Monthly Archives: January 2008

Book Review: Collective Intelligence: Part I

51AnWLR89xL._AA240_

I’m at about the halfway point in Programming Collective Intelligence by Toby Segaran, and even if the second half was blank, I’d be telling everyone to read this book. It’s been a while since I’ve read a technical book this good. It excels because of a combination of three factors:

  1. Useful algorithms
  2. Shown in real-life situations
  3. With real data that you can get yourself

The basic idea of the book is to show different ways of using user-generated datasets to extract information and make decisions. Each chapter tackles a different problem and shows a few ways to approach it. All of the examples are in Python, but even if you don’t know Python, you should be fine if you know any structured language. Practically every example either uses some dataset that he tells you how to get, or a public API that is free to access.

This book is the first I’ve read that relies on the current maturity level of the web. A few years ago, it wouldn’t have been possible to provide so many relevant examples. In a few years, the API’s might be out-of-date — but don’t let that stop you — the algorithms are timeless.

The choice of Python is a good one for a few reasons. Firstly, it’s pretty clear to read even if you don’t know it. Secondly, list-comprehensions are a pretty good way to think about data crunching (which these algorithms do a lot), and, finally, there are many freely available Python libraries to deal with the public APIs he uses.

To give you an idea of Toby’s approach, I’m going to run through my favorite chapter so far, the one on Optimization. The quick description of the problem domain should be familiar to every programmer — solve NP complete problems like the traveling salesperson. Basically, Optimization techniques can be used in situations where (1) you can’t analytically solve the problem (2) the solution set is too large to exhaustively search (3) you can express the cost of a possible solution such that better solutions have a lower cost than worse ones and (4) solutions that are “near” each other have similar values for cost.

Toby’s first example is how a family can choose flights so that they arrive at the same airport from all over the country at nearly the same time and depart for home a few days later at nearly the same time. The cost function is a combination of the actual costs of the tickets and the difference in time between the earliest and latest flights. He goes on to provide a dataset of flights, describes setting up optimization problems in general, and shows the python code to implement the cost function.
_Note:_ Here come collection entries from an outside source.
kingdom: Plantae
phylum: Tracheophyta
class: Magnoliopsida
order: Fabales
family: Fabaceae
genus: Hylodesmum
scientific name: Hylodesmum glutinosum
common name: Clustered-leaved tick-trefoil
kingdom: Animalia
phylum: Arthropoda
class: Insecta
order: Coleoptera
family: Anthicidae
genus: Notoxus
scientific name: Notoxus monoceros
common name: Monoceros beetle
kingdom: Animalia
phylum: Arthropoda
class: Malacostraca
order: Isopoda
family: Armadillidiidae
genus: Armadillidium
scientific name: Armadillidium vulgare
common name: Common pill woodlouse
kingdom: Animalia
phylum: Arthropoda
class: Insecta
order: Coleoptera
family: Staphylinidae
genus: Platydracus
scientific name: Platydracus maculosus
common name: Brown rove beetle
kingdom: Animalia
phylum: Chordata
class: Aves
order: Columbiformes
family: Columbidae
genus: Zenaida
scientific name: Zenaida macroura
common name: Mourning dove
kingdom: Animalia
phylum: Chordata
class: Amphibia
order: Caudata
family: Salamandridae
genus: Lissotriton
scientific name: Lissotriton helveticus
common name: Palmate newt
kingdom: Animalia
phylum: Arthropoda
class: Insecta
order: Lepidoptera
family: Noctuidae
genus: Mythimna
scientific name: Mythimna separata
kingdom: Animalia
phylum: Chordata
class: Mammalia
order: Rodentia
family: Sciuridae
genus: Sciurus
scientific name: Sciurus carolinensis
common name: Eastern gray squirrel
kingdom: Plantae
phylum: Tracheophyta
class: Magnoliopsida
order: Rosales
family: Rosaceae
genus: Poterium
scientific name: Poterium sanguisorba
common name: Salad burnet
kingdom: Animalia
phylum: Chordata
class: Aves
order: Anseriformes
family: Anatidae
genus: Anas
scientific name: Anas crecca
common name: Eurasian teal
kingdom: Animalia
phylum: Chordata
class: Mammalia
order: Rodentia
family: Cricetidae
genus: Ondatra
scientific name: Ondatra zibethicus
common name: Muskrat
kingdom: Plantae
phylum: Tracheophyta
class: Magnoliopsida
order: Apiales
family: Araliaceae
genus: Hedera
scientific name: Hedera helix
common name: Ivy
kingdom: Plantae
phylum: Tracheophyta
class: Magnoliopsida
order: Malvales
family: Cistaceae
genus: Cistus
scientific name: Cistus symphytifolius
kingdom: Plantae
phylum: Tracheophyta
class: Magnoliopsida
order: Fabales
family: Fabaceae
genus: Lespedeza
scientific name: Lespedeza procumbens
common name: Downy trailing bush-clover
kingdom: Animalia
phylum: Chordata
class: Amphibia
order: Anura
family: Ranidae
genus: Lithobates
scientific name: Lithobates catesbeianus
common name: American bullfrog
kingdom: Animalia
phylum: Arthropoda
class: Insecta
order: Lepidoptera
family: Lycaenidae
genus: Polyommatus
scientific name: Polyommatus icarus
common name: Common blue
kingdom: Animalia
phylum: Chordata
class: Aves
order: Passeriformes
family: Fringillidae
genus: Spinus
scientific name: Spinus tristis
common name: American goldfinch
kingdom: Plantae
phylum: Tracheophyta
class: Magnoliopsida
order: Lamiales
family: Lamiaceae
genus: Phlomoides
Then he introduces a few optimization algorithms, implements them, and discusses their relative strengths and weaknesses. The next section applies these techniques to real data on Kayak.com using the standard Python DOM parser, minidom. The final section shows how to apply these techniques to other problems like pairing students in a dorm and network visualization. Other chapters get a similarly exhaustive treatment.

I really hope that this is the future of technical books.